Try it: Keep only the lines of the data below that contain "results", and copy them.

Material to process:
· · · · ·

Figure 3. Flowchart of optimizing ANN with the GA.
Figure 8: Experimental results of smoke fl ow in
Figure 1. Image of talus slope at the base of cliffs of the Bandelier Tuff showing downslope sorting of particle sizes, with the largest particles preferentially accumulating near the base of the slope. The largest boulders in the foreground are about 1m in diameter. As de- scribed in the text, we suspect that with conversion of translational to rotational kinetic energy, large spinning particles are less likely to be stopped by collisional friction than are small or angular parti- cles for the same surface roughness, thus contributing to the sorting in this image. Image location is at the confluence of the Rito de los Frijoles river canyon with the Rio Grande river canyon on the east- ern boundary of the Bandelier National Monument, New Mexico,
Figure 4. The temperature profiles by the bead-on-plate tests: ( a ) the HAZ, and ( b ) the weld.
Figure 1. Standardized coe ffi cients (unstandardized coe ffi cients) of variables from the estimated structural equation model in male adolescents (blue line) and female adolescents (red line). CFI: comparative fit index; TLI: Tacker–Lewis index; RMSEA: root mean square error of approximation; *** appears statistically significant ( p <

· · · · ·

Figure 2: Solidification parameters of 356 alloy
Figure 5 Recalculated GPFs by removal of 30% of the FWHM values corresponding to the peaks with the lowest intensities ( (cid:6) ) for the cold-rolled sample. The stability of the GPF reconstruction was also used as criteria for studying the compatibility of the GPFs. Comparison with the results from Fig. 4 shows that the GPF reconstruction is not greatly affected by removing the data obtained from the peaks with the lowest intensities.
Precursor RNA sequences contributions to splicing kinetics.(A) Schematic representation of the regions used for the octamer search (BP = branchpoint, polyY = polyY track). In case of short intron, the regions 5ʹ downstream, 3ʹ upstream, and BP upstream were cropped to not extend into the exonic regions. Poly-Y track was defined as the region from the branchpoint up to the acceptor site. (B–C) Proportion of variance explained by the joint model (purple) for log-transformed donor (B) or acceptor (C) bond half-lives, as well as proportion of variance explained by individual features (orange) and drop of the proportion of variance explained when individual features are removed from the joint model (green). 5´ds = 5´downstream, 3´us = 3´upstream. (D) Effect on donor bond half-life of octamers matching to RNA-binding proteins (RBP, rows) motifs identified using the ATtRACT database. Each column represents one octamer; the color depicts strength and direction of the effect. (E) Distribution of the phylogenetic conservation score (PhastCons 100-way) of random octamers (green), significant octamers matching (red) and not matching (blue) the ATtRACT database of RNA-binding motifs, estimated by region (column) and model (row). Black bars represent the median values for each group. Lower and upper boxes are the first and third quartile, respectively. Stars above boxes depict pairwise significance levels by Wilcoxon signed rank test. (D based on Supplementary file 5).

· · · · ·

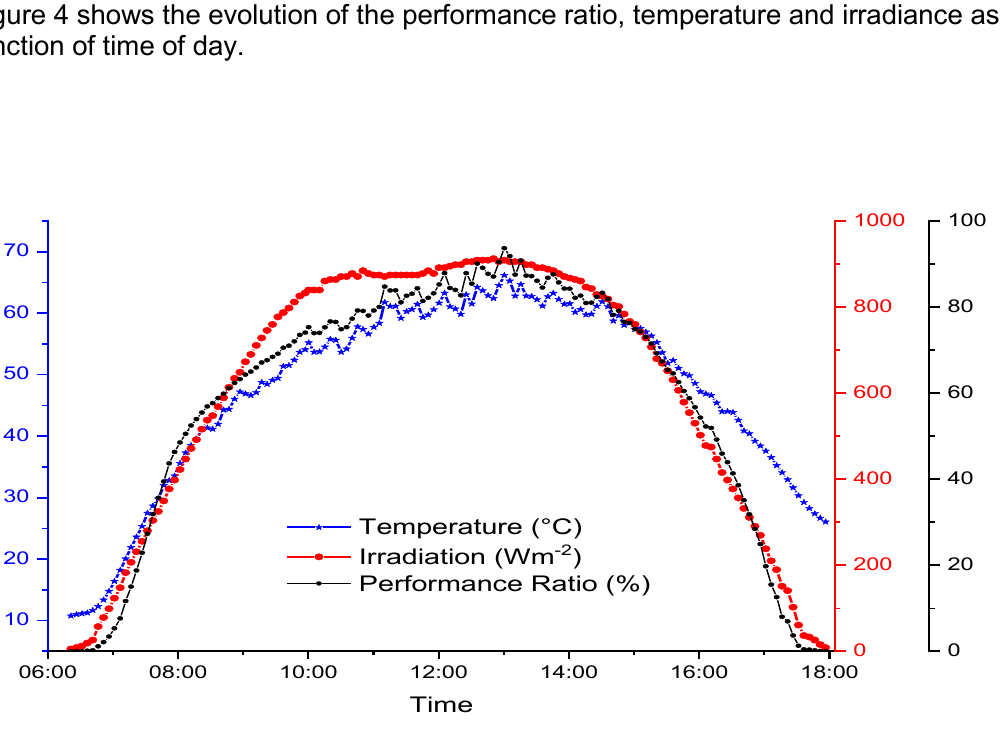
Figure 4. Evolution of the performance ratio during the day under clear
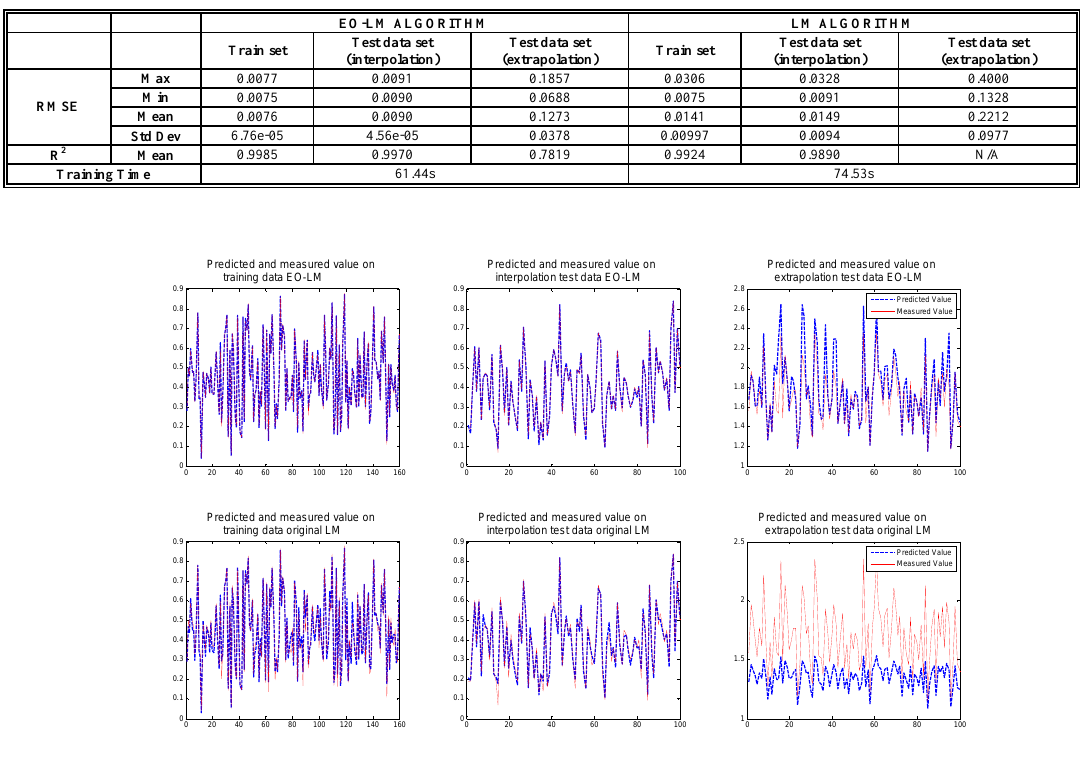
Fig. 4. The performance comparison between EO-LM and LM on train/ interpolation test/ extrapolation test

· · · · ·

Output for this exercise:
Figure 8: Experimental results of smoke fl ow in
Figure 5 Recalculated GPFs by removal of 30% of the FWHM values corresponding to the peaks with the lowest intensities ( (cid:6) ) for the cold-rolled sample. The stability of the GPF reconstruction was also used as criteria for studying the compatibility of the GPFs. Comparison with the results from Fig. 4 shows that the GPF reconstruction is not greatly affected by removing the data obtained from the peaks with the lowest intensities.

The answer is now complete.